> **EXERCISES TO COMPLETE**:
(A) Using the interview on routine and creative process, answer each of these briefly:
(i) What are the mainstays of the interviewee's routine?
(ii) Whom does the interviewee organize rehearsals with?
(iii) In the last question, what should the interviewee base a description of the creative process on?
(B) Resume the interview on routine and creative process, writing on from its final question.
-- START OF TEXT SECTION --
Could you take us through a day in your life, from a possible morning routine through to your work? Do you have a fixed schedule? How do music and other aspects of your life feed back into each other - do you separate them or instead try to make them blend seamlessly?

I operate a pretty loose definition of "routine", and this quarantine could not throw this more into focus. The mainstays are: shower, floor exercise, coffee, breakfast after noon. I've recognized that I have peaks and valleys in my creative drive, and I've learned to be at peace with that ebb and flow. These last few months have been mostly email correspondence with the label and designers, cold-calling freelancers, organizing rehearsals with Rachelle, and preparing for any live performances, usually weeks in advance. I can't claim that I've been that effectively creative in the run-up to Concentration Pattern's release, but I consider all of this part of the process for me. Once this is off my desk for good, I look forward to being able to stare at a blank canvas and start again.

Could you describe your creative process on the basis of a piece or album that's particularly dear to you, please? Where did the ideas come from, how were they transformed in your mind, what did you start with and how do you refine these beginnings into the finished work of art?
-- END OF TEXT SECTION --
-- START OF DATA SECTION --
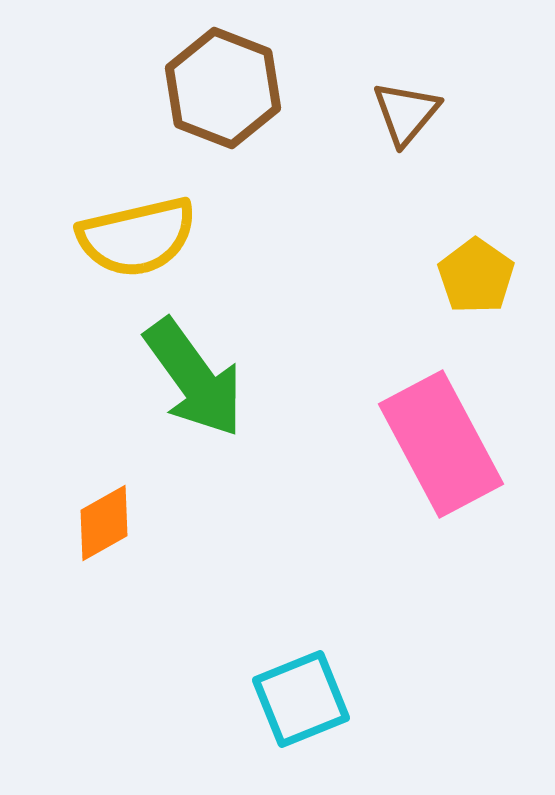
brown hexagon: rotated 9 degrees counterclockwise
-- END OF DATA SECTION --
-- START OF DATA SECTION --
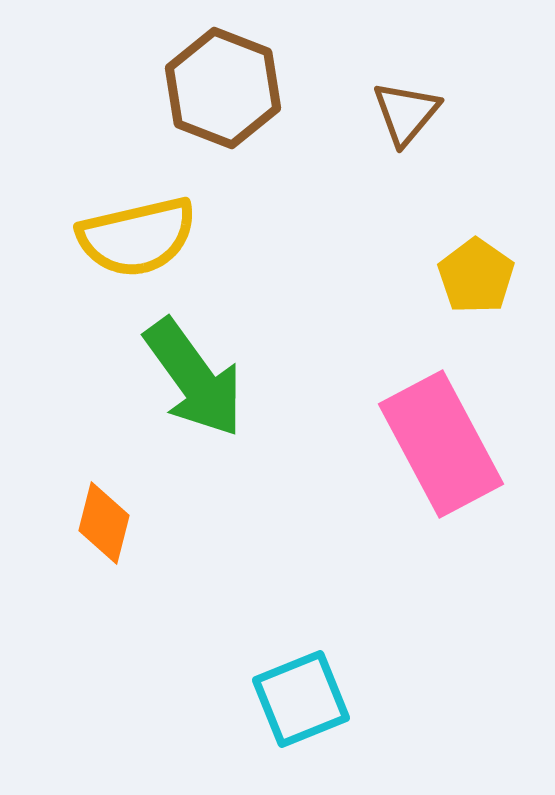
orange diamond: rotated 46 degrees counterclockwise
-- END OF DATA SECTION --
> **ANSWERS GIVEN**:
(A)
(i) Shower, floor exercise, coffee, and breakfast after noon.
(ii) Rachelle.
(iii) A piece or album that's particularly dear to the interviewee.

(B)
I guess I would be remiss if I didn't highlight Concentration Patterns for this one. It initially started as a self-directed solution to my anxiety, which I found really had begun to amp up as I approached the end of my twenties. I wanted to have a piece that I could fall into for long periods of time, formless and actively moving, like the ocean I grew up near. The act of improvising with no set strategy but to keep the movement flowing for up to 40 minutes, actively restraining myself from anything more than nudging it forward. I had the opportunity to perform in this style at a yoga studio during this time, which in retrospect was probably enjoyable only to me. I recorded about 6 of these 30+ minute improvisations, which in the end were collaged into the total sum of Concentration Pattern's 75-minute runtime. I hadn't really considered it for release, but I had the opportunity to apply for a sound installation at Calgary's Arts Commons (which eventually debuted Concentration Patterns in January of this year), and from there interest grew from Valentin at Hidden Harmony, and here we are today.

There are many descriptions of the ideal state of mind for being creative. What is it like for you? What supports this ideal state of mind and what are distractions? Are there strategies to enter into this state more easily?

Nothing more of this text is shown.